Data shown
----

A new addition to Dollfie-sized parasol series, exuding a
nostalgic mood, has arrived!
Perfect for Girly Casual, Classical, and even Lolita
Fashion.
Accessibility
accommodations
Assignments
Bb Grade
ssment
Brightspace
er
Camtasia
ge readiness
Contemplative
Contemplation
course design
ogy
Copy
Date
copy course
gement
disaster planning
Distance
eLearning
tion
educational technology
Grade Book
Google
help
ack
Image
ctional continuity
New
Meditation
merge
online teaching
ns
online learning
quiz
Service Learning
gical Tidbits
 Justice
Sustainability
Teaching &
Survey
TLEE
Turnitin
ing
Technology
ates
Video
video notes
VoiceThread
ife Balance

----

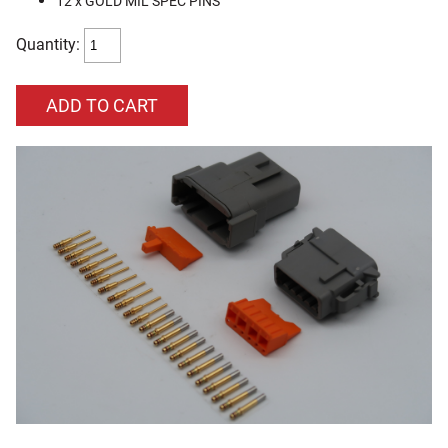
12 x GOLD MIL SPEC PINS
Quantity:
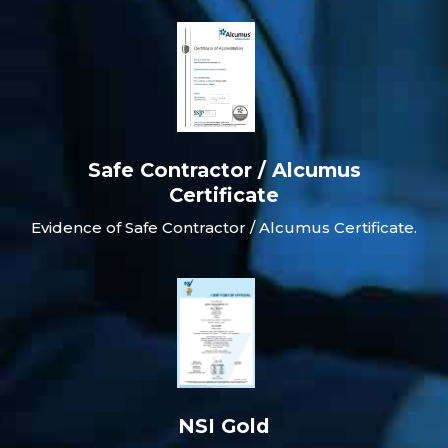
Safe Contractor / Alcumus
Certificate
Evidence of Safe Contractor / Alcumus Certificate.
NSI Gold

----

Work to complete
Write down again, exactly as given, only the lines above that fall from the line with "disaster planning" to the line with "ife Balance", inclusive.

Answer box
disaster planning
Distance
eLearning
tion
educational technology
Grade Book
Google
help
ack
Image
ctional continuity
New
Meditation
merge
online teaching
ns
online learning
quiz
Service Learning
gical Tidbits
 Justice
Sustainability
Teaching &
Survey
TLEE
Turnitin
ing
Technology
ates
Video
video notes
VoiceThread
ife Balance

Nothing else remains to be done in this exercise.